The authorities were now engaged in lively pursuit of the new track which Fawkes had indicated to them. A house in Enfield Chase where Garnet was or might be found, was too appetising a dainty to be lightly resigned. On the 23rd, they obtained a full confession from Thomas Winter, and the actual name of White Webbs. From this moment White Webbs became their Ultima Thule of hope and expectation.

A poor and mean revenge was taken on the dead Catesby and Percy. Their bodies were exhumed, and beheaded, and their heads set on the pinnacles of the Houses of Parliament. The spectators noticed with superstitious terror that blood flowed from Percy’s wound. The authorities seem to have regarded Percy as the head and front of the conspiracy; they term him “the arch-traitor.” But by the testimony of both Fawkes and Winter, Catesby was the original deviser of the Gunpowder Plot.

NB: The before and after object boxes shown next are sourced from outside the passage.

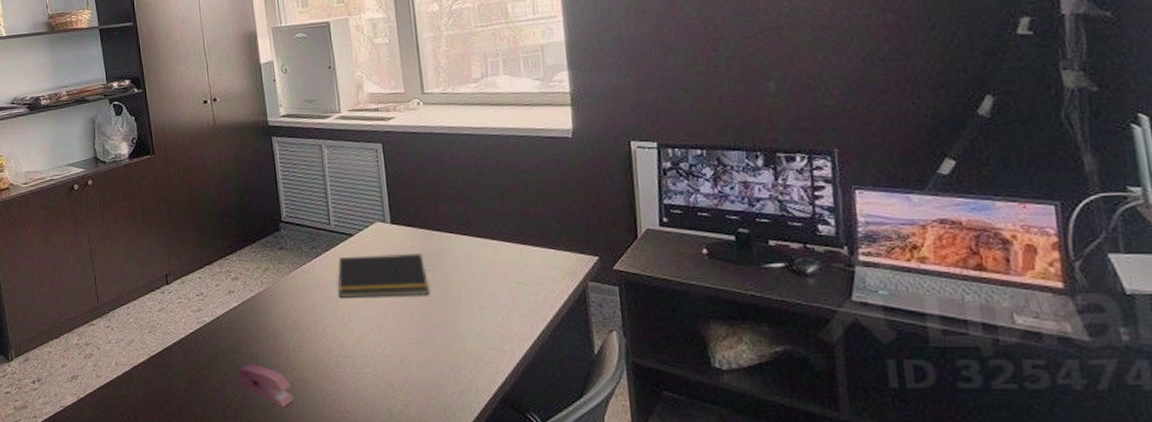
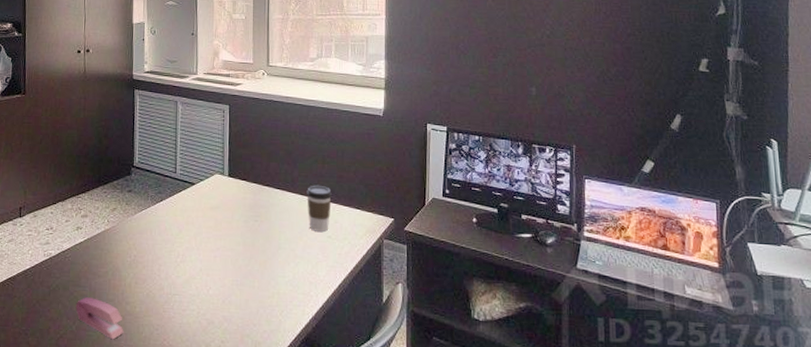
notepad: present [337,253,429,298] -> none [176,203,254,243]
coffee cup: none [486,224,519,278] -> present [307,185,332,232]

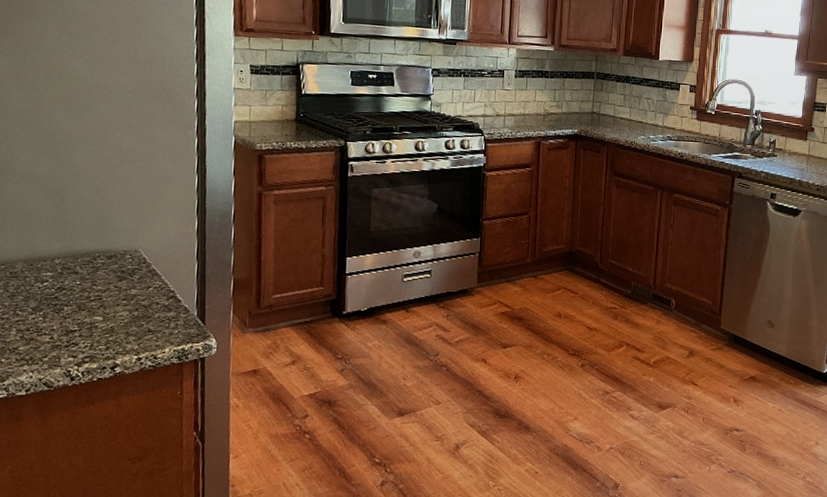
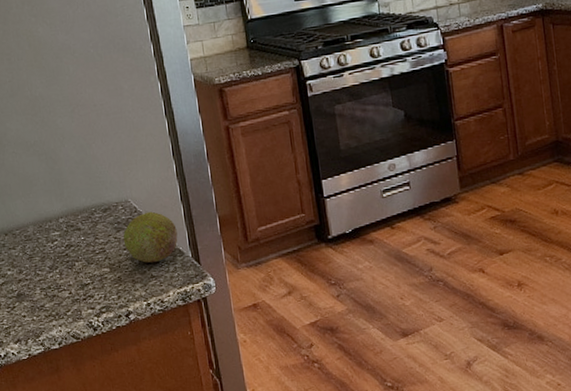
fruit: none [124,264,186,317] -> present [123,211,178,263]

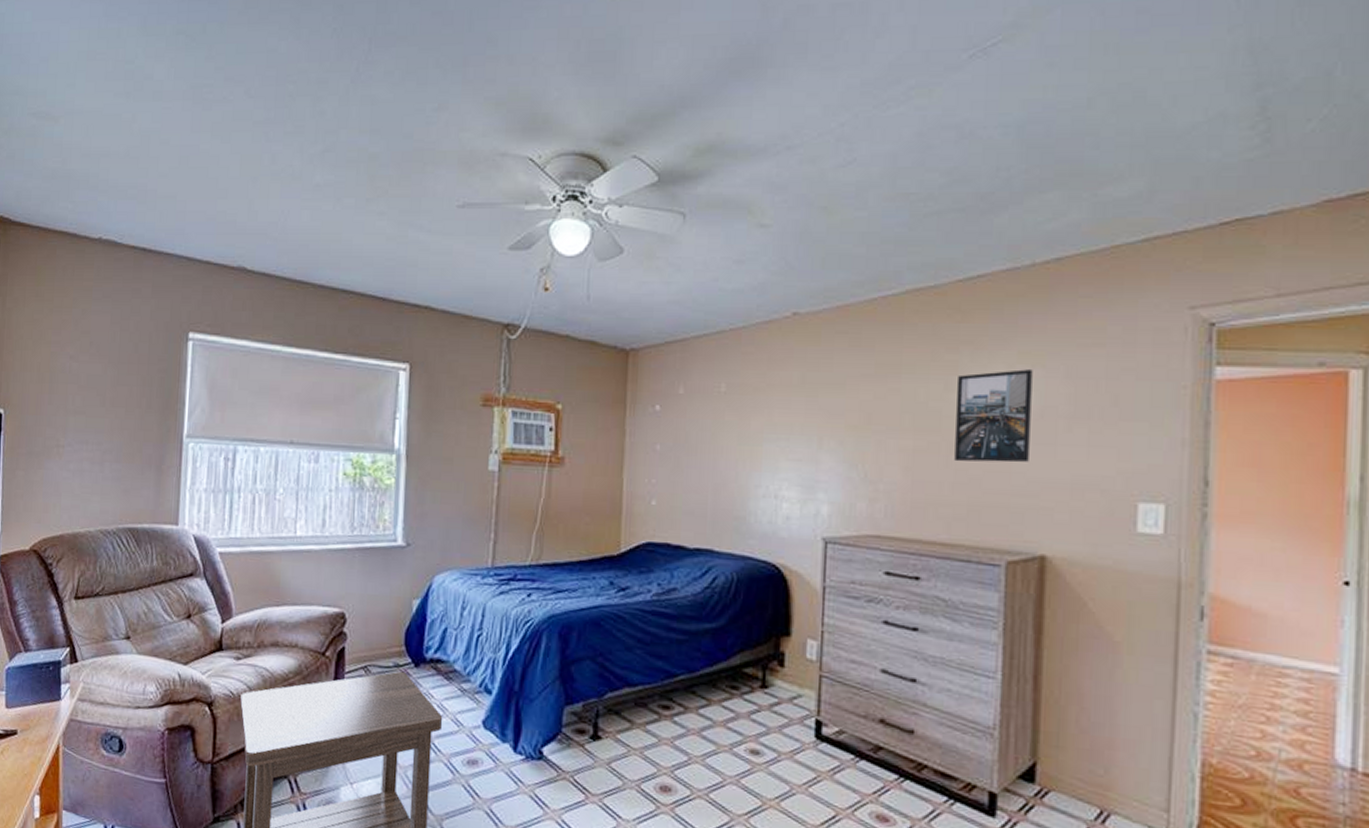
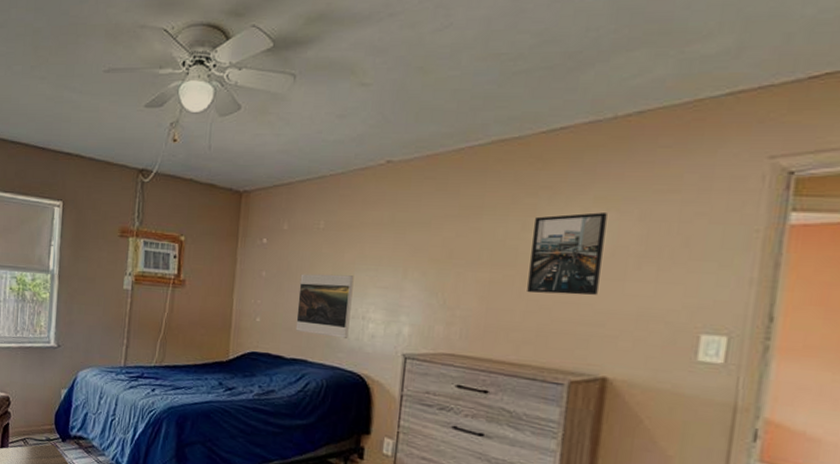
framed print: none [698,445,763,522] -> present [295,274,354,338]

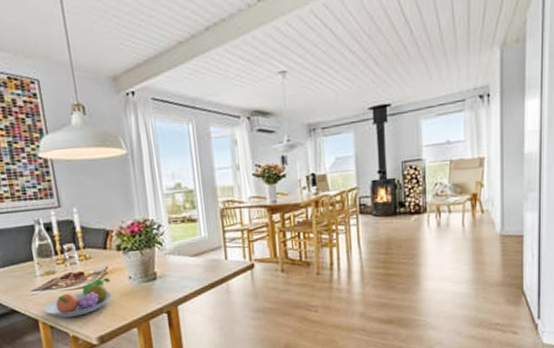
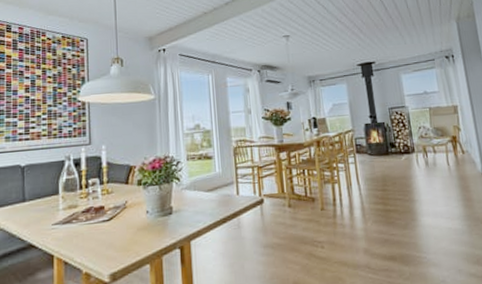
fruit bowl: present [44,277,112,318] -> none [61,211,129,253]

Note 1. Excerpts from Burghley Papers, Additional Manuscript 6178, folios 58, 184.—Lady Northumberland was Dorothy Devereux, daughter of Walter Earl of Essex and Lettice Knolles, and sister of the famous Robert Earl of Essex, in whose rebellion so many Romanists took part. Poor Lord Northumberland, if innocent, paid dearly for his relationship to his “wretched cousin,” being fined 30,000 pounds, which in 1613 was commuted to 11,000 pounds. He borrowed 12,000 pounds from Peter Vanlore to discharge the fine, and repaid half of it within a year.

Note 2. The most comical item of this assumption of virtue is the reason, as given by himself, for Mr Rookwood’s riding on in advance at this juncture. “Seeing that he was so well horsed as he was—he having fifteen or sixteen good bourses—he meant not to adventure himself in stealing of any!”

Note 3. “At Holbeach, I demanded of Mr Percy and the rest, being most of them asleep, what they meant to do.” (Letter of John Winter, Gunpowder Plot Book, article 110.)

Note 5. For this shot one of the Sheriff’s men, named John Streete, received 2 shillings per day up to 1627.